I feel like I've been trying to get better each and every single year and then last year some things clicked. —Alex Smith
STATELINE, Nev. — As Alex Smith goes deeper into his pro football career, his circumstances are beginning to mirror what he experienced while playing for the University of Utah.
Smith played a major role in helping the San Francisco 49ers reach the NFC Championship game a year ago, a breakout season that few saw coming, given how the former No. 1 draft choice performed in his previous six NFL seasons.
But the 49ers found immediate success under new coach Jim Harbaugh, a former NFL quarterback who once took the Indianapolis Colts to within a victory of playing in the Super Bowl.
Harbaugh provided Smith with the mentoring coach and stabilizing influence he'd been missing since playing for Urban Meyer at Utah from 2002-04. Smith compiled a 21-1 record orchestrating Meyer's spread offense and was the 2004 Mountain West Conference player of the year.
But since Smith's arrival in the Bay Area, the 49ers foundered, losing 57 of 90 games.
"Obviously a guy who played 15 years at your position, there are some good things there," said Smith, who participated in his first American Century Championship golf tournament in July at Edgewood Tahoe Golf Course near Lake Tahoe. "Just as a coach, (Harbaugh) thinks everything through, thinks outside the box. He really knows what he's doing, from top to bottom. Guys have really bought in to what we're doing and how we're doing it."
Last year, Smith threw only five interceptions while tossing 17 touchdowns and passing for 3,144 yards. The 6-foot-4 signal-caller accumulated a career-high 90.7 quarterback rating.
No single reason led to his turnaround season, according to Smith.
"I feel like I've been trying to get better each and every single year and then last year some things clicked," Smith said. "I just feel like a lot of it came out last year. Really, my teammates deserve a lot of credit, and the coaches for putting us in good situations."
Reducing his turnovers was one of Smith's key areas of improvement. In four previous seasons where he served as the team's primary starter, Smith's interception total reached double digits. Last year, though, his sound decision-making kept his offense on the field longer and prevented shorter fields for opponents.
Of course, only a year earlier, many NFL analysts were wondering why Smith was still starting behind center. But the game's insiders never doubted Smith's work ethic, commitment and poise.
"I've always liked Alex," said Arizona coach Ken Whisenhunt, whose Cardinals split two games with the 49ers last season. "The thing I admire the most with him is that he has handled the pressure of being the No. 1 pick very well, even when things haven't gone well. So, it was nice to see him have a good year.

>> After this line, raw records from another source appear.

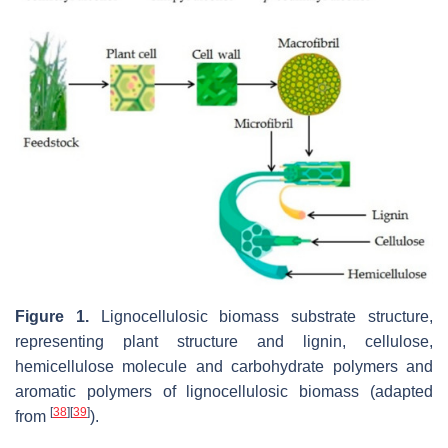
Figure 1.
Lignocellulosic biomass substrate structure,
representing plant structure and lignin, cellulose,
hemicellulose molecule and carbohydrate polymers and
aromatic polymers of lignocellulosic biomass (adapted
[
38
]
[
39
]
from
).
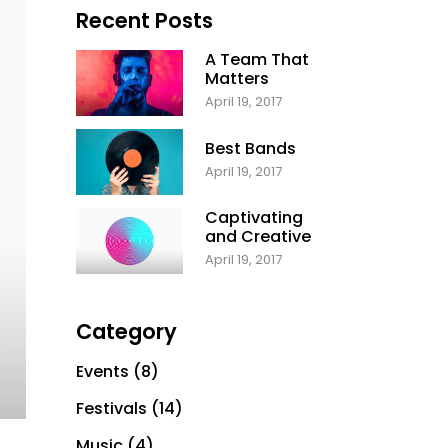
Recent Posts
A Team That
Matters
April 19, 2017
Best Bands
April 19, 2017
Captivating
and Creative
April 19, 2017
Category
Events
(8)
Festivals
(14)
Music
(4)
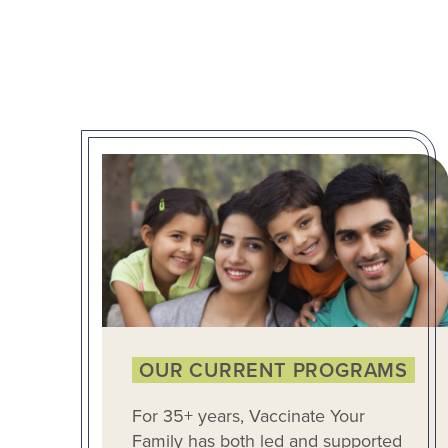
OUR CURRENT PROGRAMS
For 35+ years, Vaccinate Your
Family has both led and supported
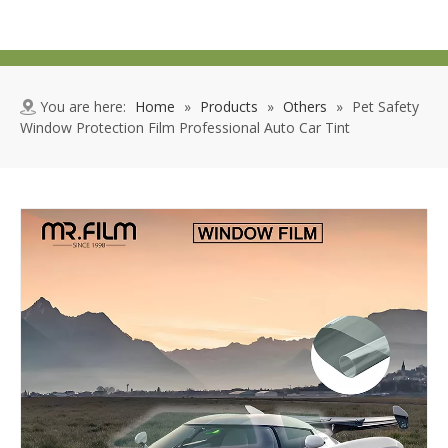
You are here:
Home
»
Products
»
Others
»
Pet Safety
Window Protection Film Professional Auto Car Tint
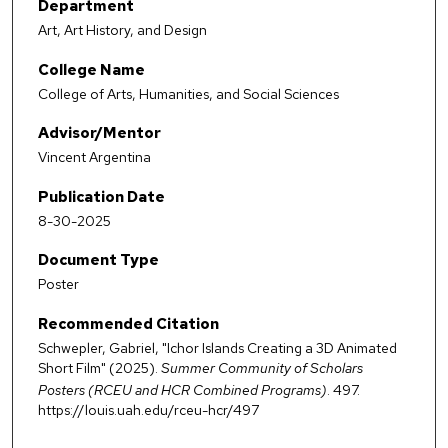
Department
Art, Art History, and Design
College Name
College of Arts, Humanities, and Social Sciences
Advisor/Mentor
Vincent Argentina
Publication Date
8-30-2025
Document Type
Poster
Recommended Citation
Schwepler, Gabriel, "Ichor Islands Creating a 3D Animated
Short Film" (2025).
Summer Community of Scholars
Posters (RCEU and HCR Combined Programs)
. 497.
https://louis.uah.edu/rceu-hcr/497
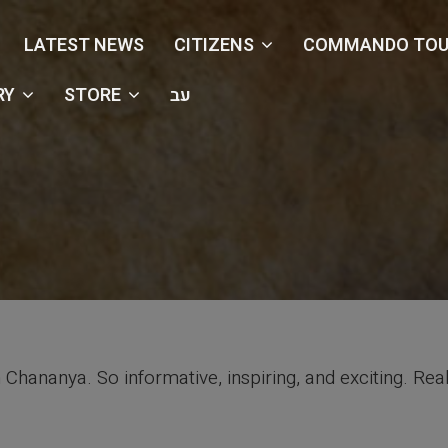
LATEST NEWS
CITIZENS
COMMANDO TOU
RY
STORE
עב
 Chananya. So informative, inspiring, and exciting. Rea
Testimonials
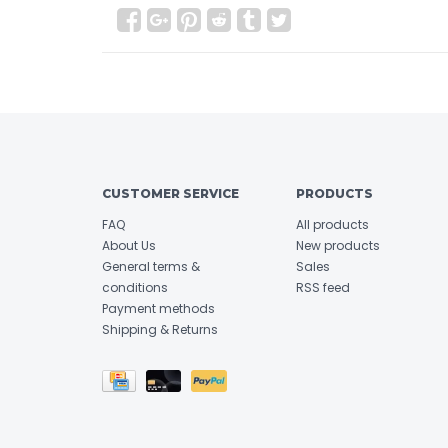
CUSTOMER SERVICE
PRODUCTS
FAQ
All products
About Us
New products
General terms &
Sales
conditions
RSS feed
Payment methods
Shipping & Returns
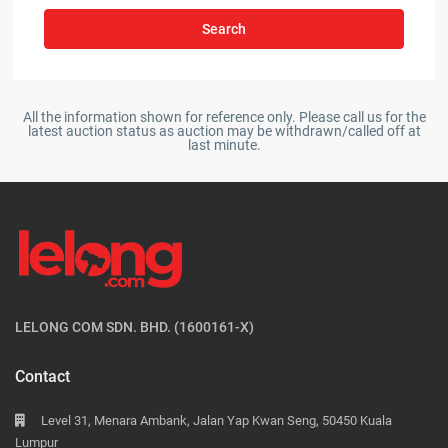
Search
All the information shown for reference only. Please call us for the
latest auction status as auction may be withdrawn/called off at
last minute.
LELONG COM SDN. BHD. (1600161-X)
Contact
Level 31, Menara Ambank, Jalan Yap Kwan Seng, 50450 Kuala
Lumpur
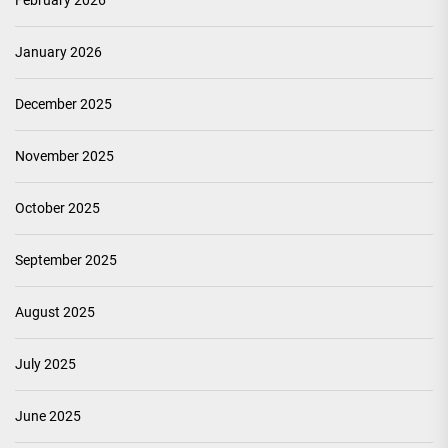
February 2026
January 2026
December 2025
November 2025
October 2025
September 2025
August 2025
July 2025
June 2025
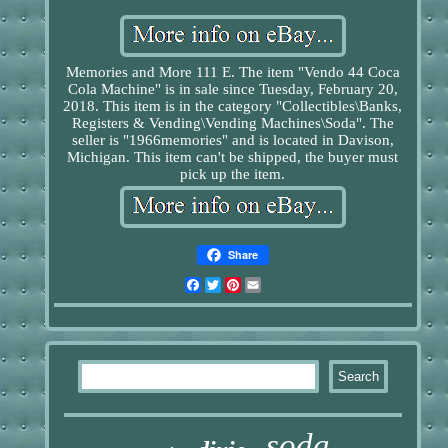
Memories and More 111 E. The item "Vendo 44 Coca
Cola Machine" is in sale since Tuesday, February 20,
2018. This item is in the category "Collectibles\Banks,
Registers & Vending\Vending Machines\Soda". The
seller is "1966memories" and is located in Davison,
Michigan. This item can't be shipped, the buyer must
pick up the item.
Share
Facebook
Twitter
Pinterest
Email
soda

"I respect the way he plays and competes. I don't like facing him, but kudos to him and his team how they did."
Expectations will be significantly higher for Smith and the 49ers as they prepare for the 2012 season. The defending NFC West Division champs added free-agent wide receivers Randy Moss and Mario Manningham to their offense in the offseason.
After sitting out the entire 2011 season, Moss will try to add to his stellar 13-year career that has produced 153 touchdowns and 14,858 receiving yards. Manningham helped the Giants win a Super Bowl a year ago, and fourth-year pass catcher Michael Crabtree will try to build on his career highs of 72 receptions and 874 yards.
"I'm excited for training camp," Smith said. "This is arguably (our best skill set) for sure. We have a ton of guys that can all play, and that's key in the NFL. We're so deep across the board, deep as you can be in the NFL."
A rejuvenated and confident Smith is in charge of making sure the 49ers reach their potential and win the big game it didn't last year. That responsibility isn't putting any added pressure on Smith.
"No expectations but just getting better," he said. "We have to take the next step as an offense, as a passing unit, and try to win games, that's the bottom line … put ourselves in situations and execute when we have to execute and win some games."
Winning is something Smith relearned last year after doing it so well in high school and for the Utes, a program that Smith routinely thinks about.
"My best friend, Brian Johnson, is the (offensive) coordinator, so I follow every game I can," he said.